A future goal is to have a laptop with a webcam that will be secured to a Computer on Wheels station (COW) that can be checked out by patients during their hospital stay enabling them to explore various healing and spiritual resources and to assist with spiritual and wellness goal setting for successful outcomes during and after their hospital stay. The Spiritual Care Department at each site will also be equipped with a workstation that will include a webcam enabling chaplains to connect and perform spiritual assessments with patients via video chat to meet the needs of those patients who prefer corresponding through this type of medium.

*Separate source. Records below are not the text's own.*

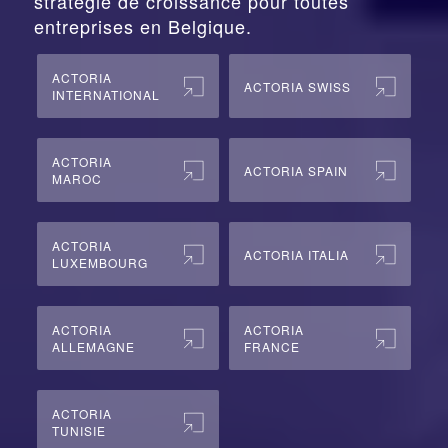
stratégie de croissance pour toutes
entreprises en Belgique.
ACTORIA
ACTORIA SWISS
INTERNATIONAL
ACTORIA
ACTORIA SPAIN
MAROC
ACTORIA
ACTORIA ITALIA
LUXEMBOURG
ACTORIA
ACTORIA
ALLEMAGNE
FRANCE
ACTORIA
TUNISIE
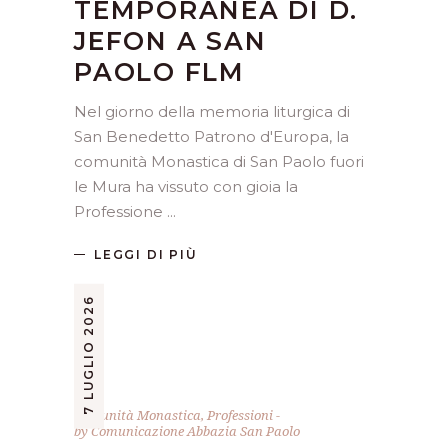
TEMPORANEA DI D.
JEFON A SAN
PAOLO FLM
Nel giorno della memoria liturgica di
San Benedetto Patrono d'Europa, la
comunità Monastica di San Paolo fuori
le Mura ha vissuto con gioia la
Professione
LEGGI DI PIÙ
7 LUGLIO 2026
Comunità Monastica
,
Professioni
by
Comunicazione Abbazia San Paolo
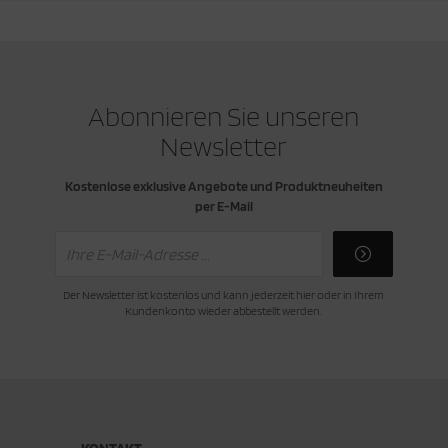
Abonnieren Sie unseren
Newsletter
Kostenlose exklusive Angebote und Produktneuheiten
per E-Mail
Der Newsletter ist kostenlos und kann jederzeit hier oder in Ihrem
Kundenkonto wieder abbestellt werden.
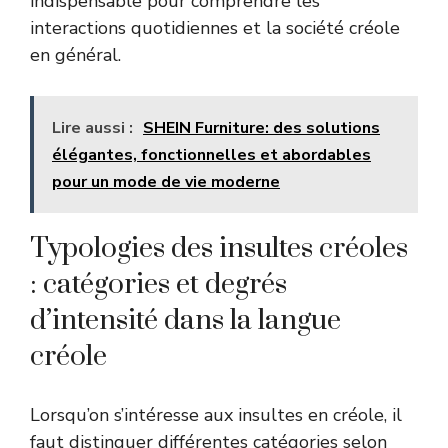
indispensable pour comprendre les
interactions quotidiennes et la société créole
en général.
Lire aussi :
SHEIN Furniture: des solutions
élégantes, fonctionnelles et abordables
pour un mode de vie moderne
Typologies des insultes créoles
: catégories et degrés
d’intensité dans la langue
créole
Lorsqu’on s’intéresse aux insultes en créole, il
faut distinguer différentes catégories selon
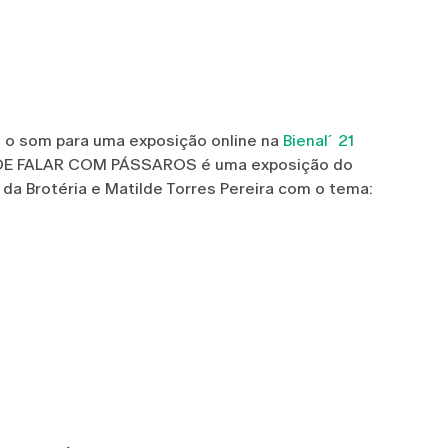
 o som para uma exposição online na
Bienal´21
DE FALAR COM PÁSSAROS é uma exposição do
 da Brotéria e Matilde Torres Pereira com o tema:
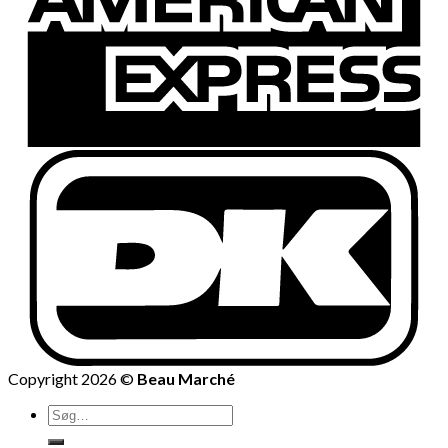
Copyright 2026 ©
Beau Marché
Søg
efter:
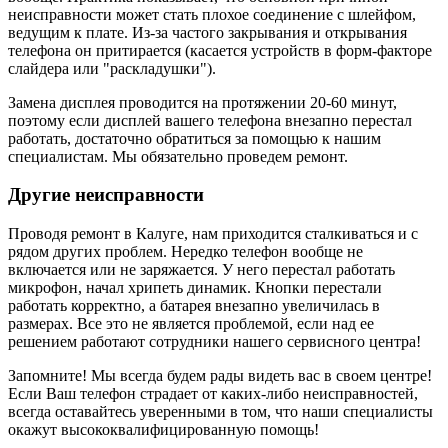
неисправности может стать плохое соединение с шлейфом,
ведущим к плате. Из-за частого закрывания и открывания
телефона он притирается (касается устройств в форм-факторе
слайдера или "раскладушки").
Замена дисплея проводится на протяжении 20-60 минут,
поэтому если дисплей вашего телефона внезапно перестал
работать, достаточно обратиться за помощью к нашим
специалистам. Мы обязательно проведем ремонт.
Другие неисправности
Проводя ремонт в Калуге, нам приходится сталкиваться и с
рядом других проблем. Нередко телефон вообще не
включается или не заряжается. У него перестал работать
микрофон, начал хрипеть динамик. Кнопки перестали
работать корректно, а батарея внезапно увеличилась в
размерах. Все это не является проблемой, если над ее
решением работают сотрудники нашего сервисного центра!
Запомните! Мы всегда будем рады видеть вас в своем центре!
Если Ваш телефон страдает от каких-либо неисправностей,
всегда оставайтесь уверенными в том, что наши специалисты
окажут высококвалифицированную помощь!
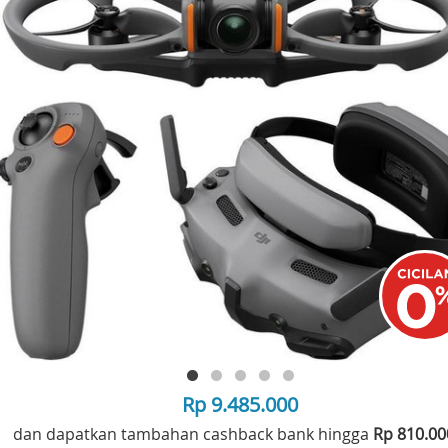
Rp 9.485.000
dan dapatkan tambahan cashback bank hingga
Rp 810.0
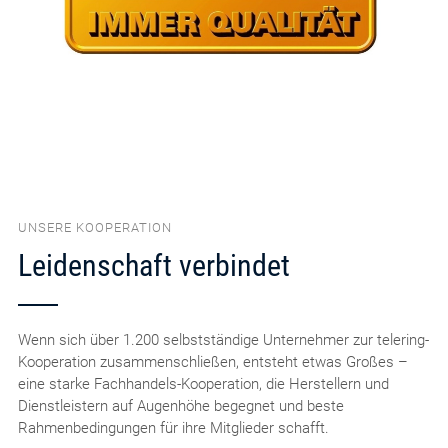
UNSERE KOOPERATION
Leidenschaft verbindet
Wenn sich über 1.200 selbstständige Unternehmer zur telering-
Kooperation zusammenschließen, entsteht etwas Großes –
eine starke Fachhandels-Kooperation, die Herstellern und
Dienstleistern auf Augenhöhe begegnet und beste
Rahmenbedingungen für ihre Mitglieder schafft.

Knowledge and use of technology within spiritual care visitation may also carry over into the patients’ spiritual practices at home and in their community. In this way, the program will extend the healing ministry of Jesus Christ and has the potential to have a far-reaching, lasting effect in the lives of the patients and families. The iSpirit program at CHRISTUS Santa Rosa meets an ever-growing need and expectation of patients and families and is reflective of the culture and times in which we live and serve. It is incumbent upon spiritual care providers to stay current with patients’ needs, available resources and growing trends so that we can continue to “meet them where they are” and provide meaningful, timely spiritual care support.
Mary Davis, director of spiritual care and CPE supervisor at CHRISTUS Santa Rosa Health System in San Antonio, TX, is a member of the NACC’s Certification Commission.